I’m watching the ebb and flow of the tiny water droplets seemingly suspended in the air while listening to Leonard Cohen. Does the world still exist beyond the ever closing bleak murk. Feeling a little too detached this morning. Maybe a little too ground down today. The waves of grief and loss seeming a little stronger over the last few hours. Worries for my son feeling just a bit more oppressive. Have I still got the energy to do this.
But it is what it is. Life must go on.
I really must stop listening to Cohen on a Bleak Sunday morning. Or maybe I really should.
“There is a crack, a crack in everything
That’s how the light gets in”
From Anthem by L Cohen
Greyness lingers all around this small part of a world that can still be wonderful. The mist will clear. When it does it will reveal blue skies, blue skies which are always there.
Time to start living.
Last nights Full Moon. Almost beyond my little camera phone but it had a go. One moon but so many looking up at it. So many you don’t know but some you do know. Looking at the moon together can shrink the miles.

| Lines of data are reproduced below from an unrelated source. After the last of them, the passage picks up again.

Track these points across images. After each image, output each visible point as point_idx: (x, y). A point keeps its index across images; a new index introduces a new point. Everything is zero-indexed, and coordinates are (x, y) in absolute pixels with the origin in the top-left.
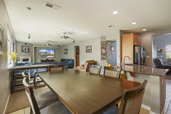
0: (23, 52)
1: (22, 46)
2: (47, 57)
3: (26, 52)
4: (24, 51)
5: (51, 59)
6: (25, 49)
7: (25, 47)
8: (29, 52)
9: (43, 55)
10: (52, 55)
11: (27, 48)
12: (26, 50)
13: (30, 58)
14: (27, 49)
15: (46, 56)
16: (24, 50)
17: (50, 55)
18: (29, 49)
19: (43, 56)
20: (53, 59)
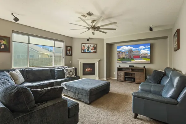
0: (83, 52)
1: (82, 44)
2: (132, 61)
3: (90, 53)
4: (87, 51)
5: (141, 66)
6: (88, 48)
7: (87, 45)
8: (96, 52)
9: (124, 56)
10: (145, 57)
11: (93, 45)
12: (90, 50)
13: (98, 63)
14: (90, 48)
15: (130, 58)
16: (85, 50)
17: (138, 57)
18: (95, 48)
19: (124, 58)
20: (147, 66)
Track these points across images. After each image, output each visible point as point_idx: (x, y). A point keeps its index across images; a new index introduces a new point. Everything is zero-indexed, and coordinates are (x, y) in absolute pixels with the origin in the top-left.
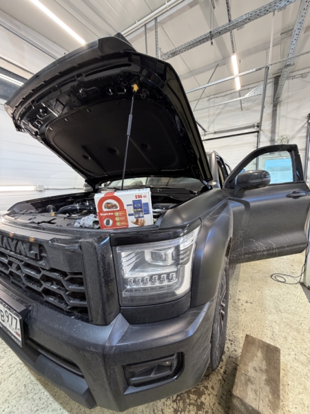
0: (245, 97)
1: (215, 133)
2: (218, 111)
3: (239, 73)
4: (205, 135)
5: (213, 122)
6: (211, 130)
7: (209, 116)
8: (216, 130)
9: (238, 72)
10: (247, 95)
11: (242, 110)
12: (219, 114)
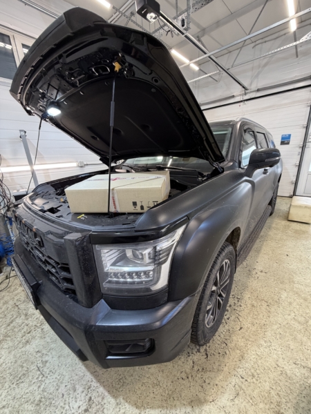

That’s so important in these strange times. When travel is not happening. When meet ups have to be virtual. When the telephone starts to become your friend again (sometimes….).
The problem is that as essential as email, social media and the telephone are they are not perfect. Certainly not for me. They have a huge drawback. I can still feel a long way from the person I’m communicating with. Sometimes feels like I’m stood rather alone shouting (and hoping to be heard) across the county lines, country borders, across the waters. But for some reason looking up at the moon is different. The thought that others are maybe looking up at the very same moon feels like the miles are shrinking. As if I’m stood next to others, to you.

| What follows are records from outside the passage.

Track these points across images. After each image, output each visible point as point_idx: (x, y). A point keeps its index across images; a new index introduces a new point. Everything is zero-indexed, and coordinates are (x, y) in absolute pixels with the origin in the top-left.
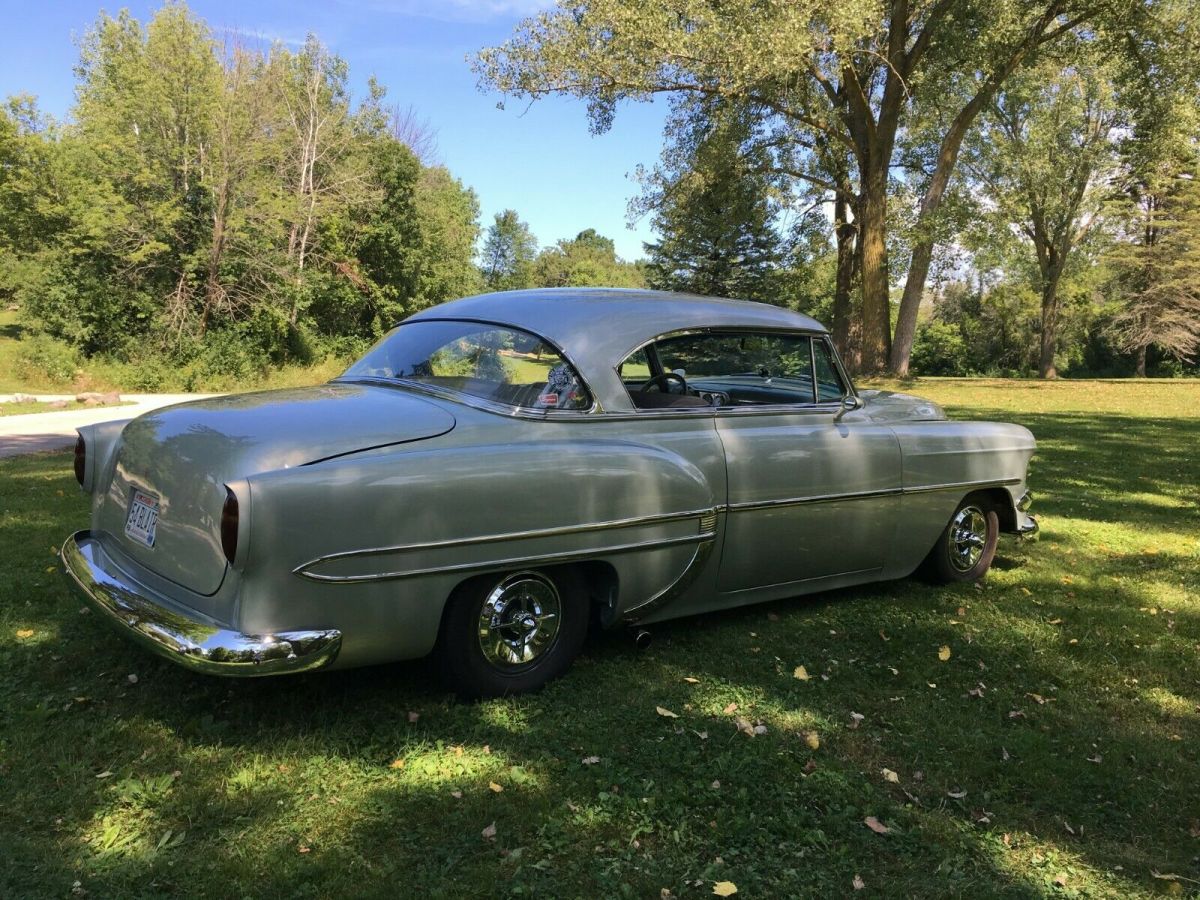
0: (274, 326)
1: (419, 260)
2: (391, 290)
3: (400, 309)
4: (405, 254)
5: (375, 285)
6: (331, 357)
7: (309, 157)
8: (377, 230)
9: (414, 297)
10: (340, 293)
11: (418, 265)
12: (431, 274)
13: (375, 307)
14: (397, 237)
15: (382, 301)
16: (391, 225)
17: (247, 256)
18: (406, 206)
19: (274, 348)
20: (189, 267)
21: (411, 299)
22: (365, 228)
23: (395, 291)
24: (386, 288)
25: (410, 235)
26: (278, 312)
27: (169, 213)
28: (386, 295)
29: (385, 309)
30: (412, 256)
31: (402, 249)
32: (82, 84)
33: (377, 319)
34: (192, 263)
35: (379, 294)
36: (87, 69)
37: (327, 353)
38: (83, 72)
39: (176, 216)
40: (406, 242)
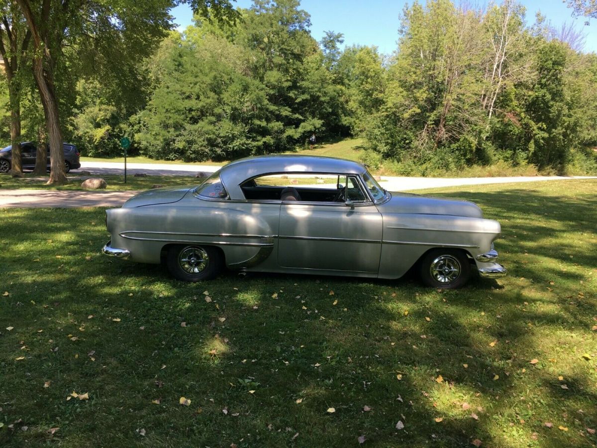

So the next time you look up at the moon just remember so many others are. Maybe even your friends and those you care for. It’s the greatest free get together. Something that even 2020 hasn’t found a way of stopping.
Unlikely to get too many trips out to enjoy the wonderful autumnal colours this year. But at least I will spend more time looking at very our own mini displays. Too often these are not fully appreciated.
It is often the little things in life that we miss. Don’t fully appreciate. Take them for granted.
Before 2016 at this time of year we would drive as a family through the tree lined country roads to the local arboretum. A walk round the thousands of autumnal trees ending with a hot chocolate at the cafe. It’s not until these moments are gone that you realise how golden those times were.
After 2016 I would drive son to very the same arboretum. Trying to control a mad dog while son kicked around in the fallen leaves. Ending in the cafe now so he and the dog can enjoy a bacon butty. I would saviour a freshly ground full on caffeine burst. Golden days not possible this year.
So maybe those annoying fallen leaves in the front garden will actually come in useful. Let’s go and have a thrash about in them. Followed by a home made butty and yes a hot chocolate. Yes different times, but still golden times.